Do you know the Art Theatre in Long Beach, California?  This is where this story starts

https://www.kickstarter.com/projects/821982524/worlds

The stirring film is almost over in the projection room of the Art Theatre in Long Beach. It is a poignant love story that many of the viewers applaud while the credits are rolling. But reality regains control over the emotions, and while a procession of names moves slowly down the screen, the viewers get up and leave, one by one, before the theater lights have even been switched back on.

An old man remains in his seat – Brian. Without reading them, he gazes at the lines scrolling down the screen, letting himself be rocked by the slow music that accompanies the end of the film. He waits for the emotion to subside that has taken hold of him during the story; this has gone so far that he’s shed a few tears, now drying in the corner of his eyes. He is feeling emotional, even if he knows that he should not. For this story, like all love stories, is a lie.

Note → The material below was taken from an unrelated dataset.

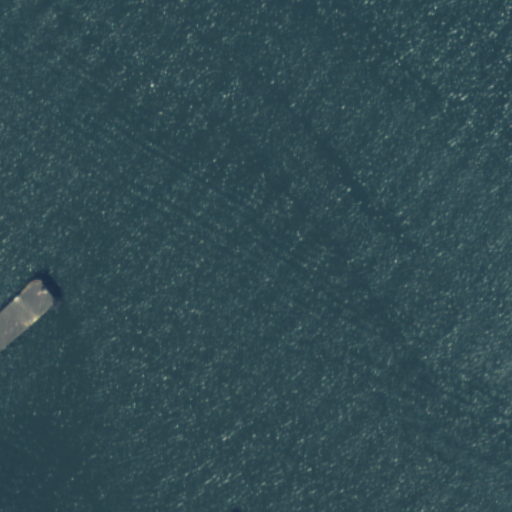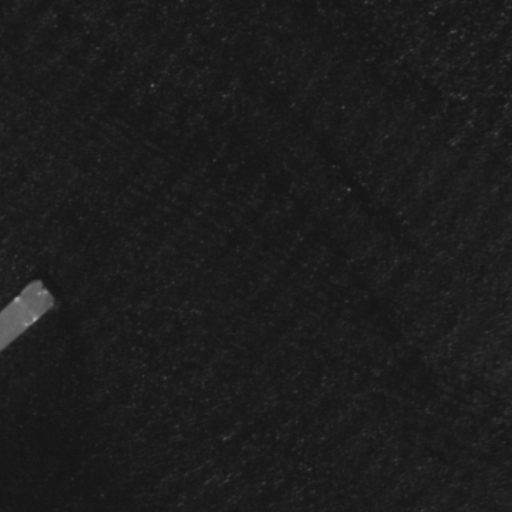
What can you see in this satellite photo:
pier: (26, 313)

Brian Azulay is talking to himself. Let’s listen.

Once again! I’ve allowed myself to be softened up by an imposture. And the subtitle of the film that says: “Based on a true story.” It should say: “Based on a real lie.” They always want to make us believe in eternity -- to forget that time, as it passes, is the worst enemy of every passion.

Starting with the marriage proposal, American couples form in euphoria. Decorum is added to the sequins to make the greasepaint even thicker that exaggerates the force of the emotions. Whitney Houston sings “I Will Always Love You” and hearts melt. “ALWAYS”? How many of these couples will still be together in a few years?